Q: What happened to a woman who was sent out from her husband? A: She was destitute and unwanted, and she became dependent on the community for survival.
Rather than granting permission to divorce for any reason, the Torah set restrictions on what was permissible. Jesus said this was because of their spiritual immaturity and lack of God’s heart.
Jeremiah 6:16. Thus says the LORD, “Stand by the ways and see and ask for the ancient paths, where the good way is, and walk in it; and you shall find rest for your souls. But they said, ‘We will not walk in it.’”
Malachi 2:13-16. “This is another thing you do: you cover the altar of the LORD with tears, with weeping and with groaning, because He no longer regards the offering or accepts it with favor from your hand. Yet you say, ‘For what reason?’ Because the LORD has been a witness between you and the wife of your youth, against whom you have dealt treacherously, though she is your companion and your wife by covenant. Take heed then to your spirit, and let no one deal treacherously against the wife of your youth. For I hate divorce,” says the LORD, the God of Israel, “and him who covers his garment with wrong,” says the LORD of hosts. “So take heed to your spirit, that you do not deal treacherously.”

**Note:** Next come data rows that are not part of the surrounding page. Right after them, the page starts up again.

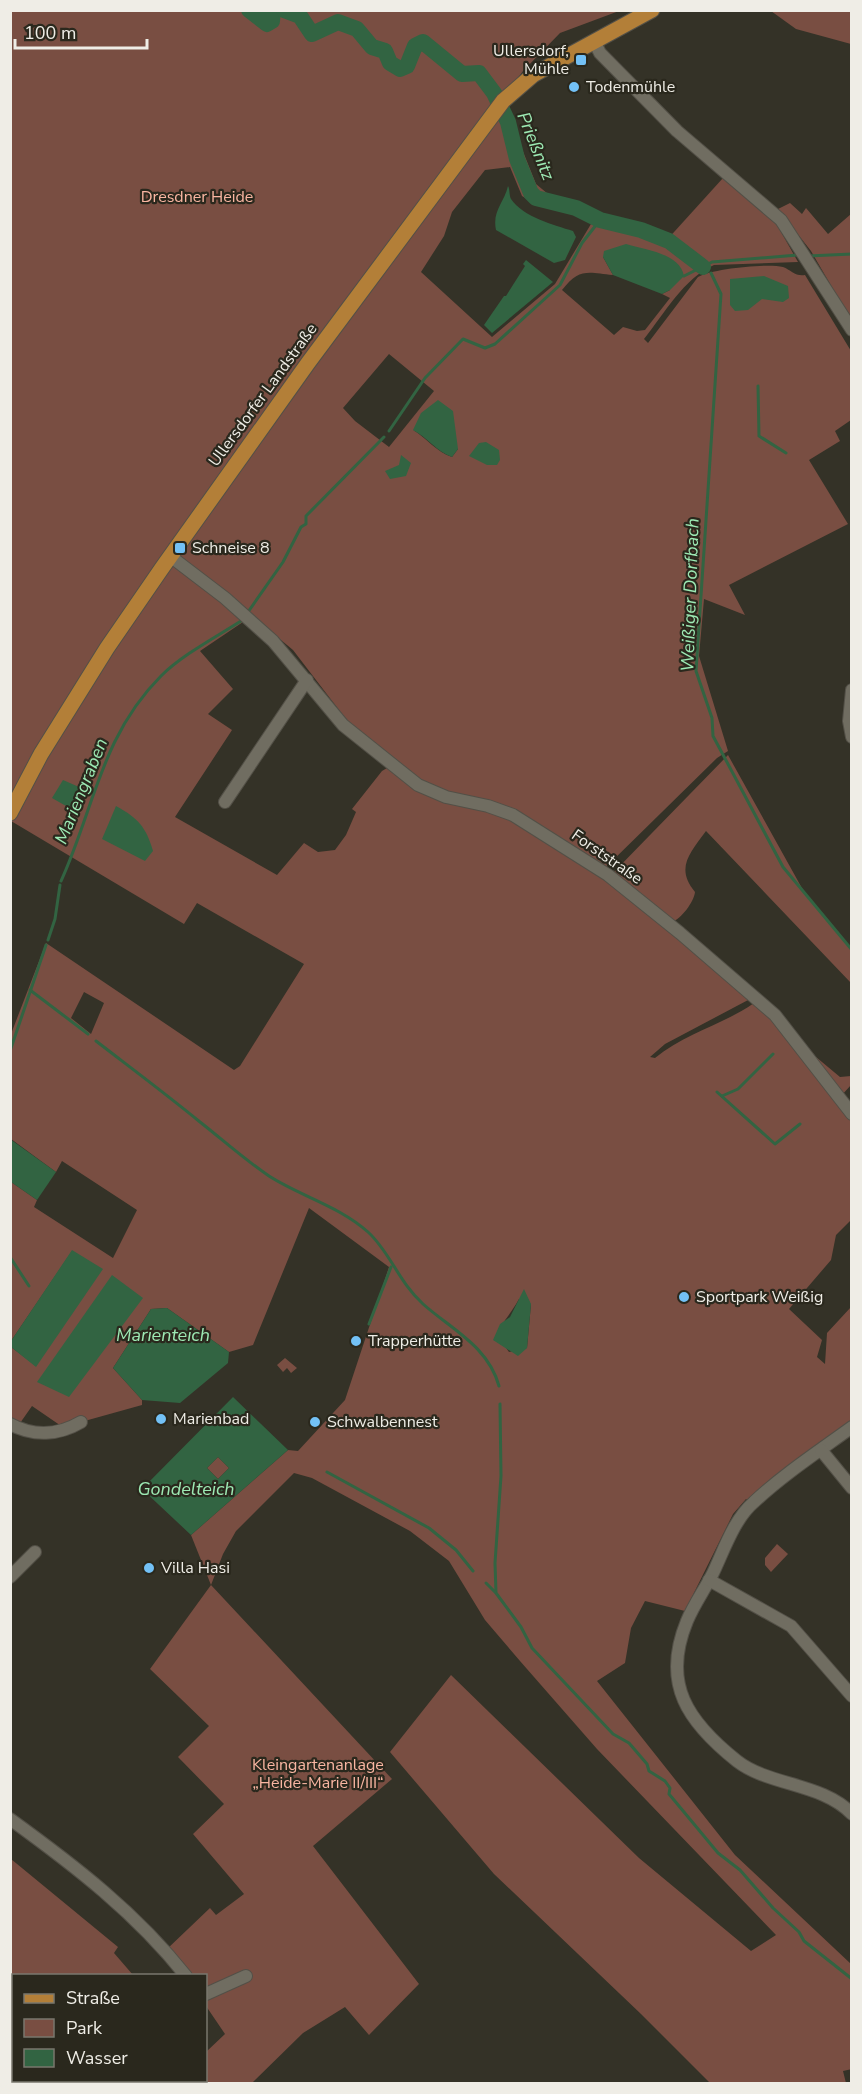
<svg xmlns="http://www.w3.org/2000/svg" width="862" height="2094" viewBox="0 0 862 2094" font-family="'Nunito Sans',sans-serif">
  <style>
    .green { fill: #794e42; fill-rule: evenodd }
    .water { fill: #326442; fill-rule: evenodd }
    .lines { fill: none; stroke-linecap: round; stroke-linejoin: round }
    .stream { stroke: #326442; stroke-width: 3 }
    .river { stroke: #326442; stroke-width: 16 }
    .minor-casing { stroke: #535047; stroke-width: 14 }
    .major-casing { stroke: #535047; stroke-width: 17 }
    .minor { stroke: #706d61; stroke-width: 12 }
    .major { stroke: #b37f38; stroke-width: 15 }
    .poi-dot { fill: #73c1f6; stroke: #2a281d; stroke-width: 2 }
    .labels { text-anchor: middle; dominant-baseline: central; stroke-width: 4.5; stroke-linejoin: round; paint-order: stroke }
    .poi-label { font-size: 16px; fill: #efede6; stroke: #2a281d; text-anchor: start }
    .park-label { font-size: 16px; fill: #fab6a2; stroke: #2a281d }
    .street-label { font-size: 16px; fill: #efede6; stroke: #2a281d }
    .water-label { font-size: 18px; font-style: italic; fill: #9deab4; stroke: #2a281d }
  </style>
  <rect width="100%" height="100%" fill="#343227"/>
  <g class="green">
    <path d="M11,11H619L560,33L523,71L462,152L493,114L506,109L536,184L548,194L538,206L522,196L510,167L485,170L452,212L444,236L421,272L492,337L555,284L594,219L665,242L723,178L776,223L798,262L714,265C684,278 664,314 644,339L648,343L698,277C712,269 767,263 783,267C791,270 796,277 805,275L851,351V420L835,431L840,441L809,460L848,524L729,585L745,615L704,599L699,656L728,751L717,758L605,868L512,808L446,792L421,780L349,723L293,650L227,595L243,622L200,651L233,689L208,714L232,730L175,817L277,875L304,843L318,852L335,850L346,835L356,812L352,809L382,771L387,768L511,818L606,878L750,999L665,1044L650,1057L655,1058C685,1033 723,1025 754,1003L774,1021L805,1063L811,1060L776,1007L816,1057L840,1077L851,1076V1085L841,1096L851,1119V1220L836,1235L831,1260L789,1309L822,1340L817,1357L825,1364L827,1333L851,1307V1427L752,1503L746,1499L733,1514L685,1611L645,1601L631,1628L625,1663L597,1681L735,1855L851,1964L852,2069L843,2071L846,2083H710L641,2014L494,1874L390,1752L451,1675L639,1858L751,1951L776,1935L597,1749L520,1661L485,1620L449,1561L410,1531L312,1478L294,1473L236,1531L223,1554L211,1585L392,1779L313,1846L419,1984L369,2035L345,2007L303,2033L252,2083H11V1859L118,1947L114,1953L133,1975L14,1976V2080H206V2052L225,2034L206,2006V1976L186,1975L166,1950L210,1908L216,1915L244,1894L193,1834L224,1804L178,1757L209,1726L150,1669L211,1585L191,1535L288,1450L298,1451L345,1400L389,1267L309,1208L253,1345L229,1352L167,1308L151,1309L113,1368L142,1400V1405L81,1422L67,1430L32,1406L18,1426L11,1422V1347L36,1366L72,1251L11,1341V1182L37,1200L34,1207L113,1258L137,1210L62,1161L56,1172L11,1139V1034L46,943L234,1070L240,1066L304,964L197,903L184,924L11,821ZM603,257L670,290L662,294L670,298L645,330L637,331L623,327L614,335L562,290C579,268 587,272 613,275ZM389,354L434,391L389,447L355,421L343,408ZM413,430L458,449L452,457C436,452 427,438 413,430ZM84,992L104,1003L91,1034L71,1018ZM519,1299L531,1304L527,1348L509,1352L504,1345L494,1340C500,1324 511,1314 519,1299Z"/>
    <path d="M771,11H851V44L796,29Z"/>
    <path d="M790,203L802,214L806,208L828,234L851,214V320L811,251L778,209Z"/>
    <path d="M728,755L803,890L851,948V983L706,831C690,853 675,868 695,892C694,902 681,919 672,922L613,873Z"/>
    <path d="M285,1358L297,1368L291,1373L287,1368L283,1372L277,1365Z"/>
    <path d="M218,1457L229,1468L218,1479L207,1468Z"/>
    <path d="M777,1544L788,1554L771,1572L765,1565V1558Z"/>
  </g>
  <g class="water">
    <path d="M508,186C510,189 509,195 511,199C523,217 554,225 573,231L576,237L565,260L554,263L496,230C492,211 504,203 508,186Z"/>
    <path d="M626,244C645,250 680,253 684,276L670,290L662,294L613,275L603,257L604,251Z"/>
    <path d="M526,260L553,282L492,333L484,325L504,296H506L525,266L523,264Z"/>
    <path d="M764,276L788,286L789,298L783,302L762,299L748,310L735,311L730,305V279Z"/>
    <path d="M438,400L453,411L458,449L452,457C436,451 428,438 413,430L421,413Z"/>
    <path d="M486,442L499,450L500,460L497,465H487L469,456L479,443Z"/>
    <path d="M401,455L411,463L406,476L390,479L385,471L399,465Z"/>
    <path d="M63,780L79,787L83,792L73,810L52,798Z"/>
    <path d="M116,806C138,818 146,827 153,851L145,861L102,839Z"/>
    <path d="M10,1139L56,1172L37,1200L11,1182Z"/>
    <path d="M72,1250L103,1269L36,1367L11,1347V1341Z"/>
    <path d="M112,1275L143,1298L69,1397L37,1382Z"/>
    <path d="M524,1289L531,1304L527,1348L518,1356L493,1340L500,1324L510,1317Z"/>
    <path d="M167,1308L229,1352L228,1363L180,1403L142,1400L113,1368L151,1309Z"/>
    <path d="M233,1397L288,1450L191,1535L142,1489ZM218,1457L229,1468L218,1479L207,1468Z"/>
  </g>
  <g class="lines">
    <g class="stream">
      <path d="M808,256L852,254"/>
      <path d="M711,273L721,294L696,671L712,718L713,736L783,867L852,950"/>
      <path d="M684,276L712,262L798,255"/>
      <path d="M758,386L759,436L786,453"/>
      <path d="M389,431L425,378L463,339L485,348L495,344L560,285L582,243L600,220"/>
      <path d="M248,612L283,562L301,527L306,524V516L384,437"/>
      <path d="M61,881C94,809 101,736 161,676C182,655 216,637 241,621"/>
      <path d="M48,940L55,919L60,885"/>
      <path d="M30,990L88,1034"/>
      <path d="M96,1041C131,1068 166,1094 200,1122C223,1140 245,1160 269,1176C300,1196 339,1206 368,1232C390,1252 398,1281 423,1304C451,1329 488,1346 499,1386"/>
      <path d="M10,1051L46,945"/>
      <path d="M717,1092L775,1144L800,1124"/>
      <path d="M722,1096L738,1089L773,1054"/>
      <path d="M10,1257L29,1286"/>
      <path d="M369,1324L391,1267"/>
      <path d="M500,1404L501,1476L495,1563L496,1593L521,1627L532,1648L613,1734L629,1743L647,1764L649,1771L665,1781L670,1788L669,1794L718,1853L740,1870L773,1908L799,1932L804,1941L852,1979"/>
      <path d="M327,1472L429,1528L456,1550L473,1571"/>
      <path d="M486,1583L495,1592"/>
    </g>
    <g class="river">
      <path d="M249,10L267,24L272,21L273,10"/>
      <path d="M284,10L300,16L312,34L338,22L357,29L372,47L385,51L390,63L400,69L407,66L415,46L423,42L462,74L479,73L494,93L508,122L517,159L531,193L536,198L576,208L600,220L641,230L669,241L703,267"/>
    </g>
    <g class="minor-casing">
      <g id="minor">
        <path d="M595,43L600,53L677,131L781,220L852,330"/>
        <path d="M170,556L225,598L273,641L343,725L418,785L446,797L488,806L513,815L608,875L680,933L775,1015L852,1114"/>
        <path d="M852,690L849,721L852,737"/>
        <path d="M225,802L307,680"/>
        <path d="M10,1424C34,1437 59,1435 81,1422"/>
        <path d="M852,1427C819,1451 784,1474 754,1502C734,1519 724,1550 713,1573C705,1589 694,1604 687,1621C661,1684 688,1722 737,1761C769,1786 823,1783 852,1814"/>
        <path d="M821,1450L852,1488"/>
        <path d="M10,1577L35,1552"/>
        <path d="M709,1580L791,1626L852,1696"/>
        <path d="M10,1819C75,1866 136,1913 186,1976"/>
        <path d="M206,1994L246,1976"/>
      </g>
    </g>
    <g class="major-casing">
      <path id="major" d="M10,813L41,754L107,648L162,568L308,363L503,101L533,75L652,10"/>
    </g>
    <use href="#minor" class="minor"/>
    <use href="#major" class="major"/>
  </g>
  <g class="poi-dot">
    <rect x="575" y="54" width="12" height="12" rx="3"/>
    <circle cx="574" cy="87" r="6"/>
    <rect x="174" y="542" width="12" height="12" rx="3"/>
    <circle cx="684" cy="1297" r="6"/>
    <circle cx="356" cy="1341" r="6"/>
    <circle cx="161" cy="1419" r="6"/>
    <circle cx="315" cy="1422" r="6"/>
    <circle cx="149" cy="1568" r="6"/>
  </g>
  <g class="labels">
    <g class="poi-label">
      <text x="569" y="51" text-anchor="end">Ullersdorf,<tspan x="569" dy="18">Mühle</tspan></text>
      <text x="586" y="87">Todenmühle</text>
      <text x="192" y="548">Schneise 8</text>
      <text x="696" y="1297">Sportpark Weißig</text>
      <text x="368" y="1341">Trapperhütte</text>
      <text x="173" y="1419">Marienbad</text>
      <text x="327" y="1422">Schwalbennest</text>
      <text x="161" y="1568">Villa Hasi</text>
    </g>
    <g class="park-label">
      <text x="197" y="197">Dresdner Heide</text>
      <text x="318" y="1765">Kleingartenanlage<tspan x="318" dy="18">„Heide-Marie II/III“</tspan></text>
    </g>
    <g class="street-label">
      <text transform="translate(263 395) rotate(-54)">Ullersdorfer Landstraße</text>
      <text transform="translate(607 857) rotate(35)">Forststraße</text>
    </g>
    <g class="water-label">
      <text transform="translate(536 146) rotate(68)">Prießnitz</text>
      <text transform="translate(690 595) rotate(-88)">Weißiger Dorfbach</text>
      <text transform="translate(81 791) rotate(-68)">Mariengraben</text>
      <text x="163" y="1335">Marienteich</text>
      <text x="186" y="1489">Gondelteich</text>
    </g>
  </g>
  <rect width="862" height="2094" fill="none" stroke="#efede6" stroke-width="24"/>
  <rect x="12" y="1974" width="195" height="108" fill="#2a281d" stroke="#79776d" stroke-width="1.5"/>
  <rect x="24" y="1994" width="30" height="9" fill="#b37f38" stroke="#79776d" stroke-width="1.5"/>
  <text x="66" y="2004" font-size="18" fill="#efede6">Straße</text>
  <rect x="24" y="2019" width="30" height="18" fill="#794e42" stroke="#79776d" stroke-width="1.5"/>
  <text x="66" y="2034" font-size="18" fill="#efede6">Park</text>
  <rect x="24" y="2049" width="30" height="18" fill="#326442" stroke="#79776d" stroke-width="1.5"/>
  <text x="66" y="2064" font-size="18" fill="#efede6">Wasser</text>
  <path d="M15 39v9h132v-9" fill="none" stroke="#efede6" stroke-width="3"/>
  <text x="24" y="39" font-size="18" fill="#efede6" stroke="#2a281d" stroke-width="4.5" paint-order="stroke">100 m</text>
</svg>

Q: What is the world’s view of marriage? How is that viewpoint different than God’s?
Q: Why is divorce so prevalent in our society (and the church)?
Q: Why do you think God hates divorce? A: Because the effects of divorce permeate the larger family and the community. Divorce has a long and destructive ripple through people’s lives.
Q: What is the primary purpose of marriage? A: To serve and glorify God.
Q: What is necessary to make marriage work? A: Adherence to God’s Word in a broad sense. Support from other believers, prayer, commitment. What else?
Q: Do we have customs or practices that are allowed, but aren’t necessarily good?
Throughout the Scripture, the Lord admonishes men to love their wives. He sticks up for them.
1 Peter 3:7. You husbands likewise, live with your wives in an understanding way, as with a weaker vessel, since she is a woman; and grant her honor as a fellow heir of the grace of life, so that your prayers may not be hindered.